• Task description: All of the entries below need repeating exactly, apart from their images.

• Source information:
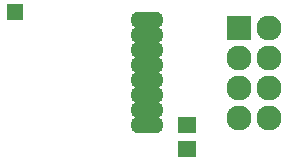
<source format=gts>
G04 #@! TF.FileFunction,Soldermask,Top*
%FSLAX46Y46*%
G04 Gerber Fmt 4.6, Leading zero omitted, Abs format (unit mm)*
G04 Created by KiCad (PCBNEW 4.0.2+dfsg1-stable) date Sun 14 May 2017 07:44:14 PM MDT*
%MOMM*%
G01*
G04 APERTURE LIST*
%ADD10C,0.100000*%
%ADD11O,2.800000X1.400000*%
%ADD12R,1.400000X1.400000*%
%ADD13R,1.650000X1.400000*%
%ADD14C,2.127200*%
%ADD15R,2.127200X2.127200*%
%ADD16O,2.127200X2.127200*%
G04 APERTURE END LIST*
D10*
D11*
X140800000Y-85725000D03*
X140800000Y-86995000D03*
X140800000Y-84455000D03*
X140800000Y-88265000D03*
X140800000Y-89535000D03*
X140800000Y-83185000D03*
X140800000Y-90805000D03*
X140800000Y-81915000D03*
D12*
X129600000Y-81260000D03*
D13*
X144145000Y-90821000D03*
X144145000Y-92821000D03*
D14*
X151130000Y-82550000D03*
D15*
X148590000Y-82550000D03*
D16*
X151130000Y-85090000D03*
X148590000Y-85090000D03*
X151130000Y-87630000D03*
X148590000Y-87630000D03*
X151130000Y-90170000D03*
X148590000Y-90170000D03*
M02*

</source>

• Written solution:
<source format=gts>
G04 #@! TF.FileFunction,Soldermask,Top*
%FSLAX46Y46*%
G04 Gerber Fmt 4.6, Leading zero omitted, Abs format (unit mm)*
G04 Created by KiCad (PCBNEW 4.0.2+dfsg1-stable) date Sun 14 May 2017 07:44:14 PM MDT*
%MOMM*%
G01*
G04 APERTURE LIST*
%ADD10C,0.100000*%
%ADD11O,2.800000X1.400000*%
%ADD12R,1.400000X1.400000*%
%ADD13R,1.650000X1.400000*%
%ADD14C,2.127200*%
%ADD15R,2.127200X2.127200*%
%ADD16O,2.127200X2.127200*%
G04 APERTURE END LIST*
D10*
D11*
X140800000Y-85725000D03*
X140800000Y-86995000D03*
X140800000Y-84455000D03*
X140800000Y-88265000D03*
X140800000Y-89535000D03*
X140800000Y-83185000D03*
X140800000Y-90805000D03*
X140800000Y-81915000D03*
D12*
X129600000Y-81260000D03*
D13*
X144145000Y-90821000D03*
X144145000Y-92821000D03*
D14*
X151130000Y-82550000D03*
D15*
X148590000Y-82550000D03*
D16*
X151130000Y-85090000D03*
X148590000Y-85090000D03*
X151130000Y-87630000D03*
X148590000Y-87630000D03*
X151130000Y-90170000D03*
X148590000Y-90170000D03*
M02*

</source>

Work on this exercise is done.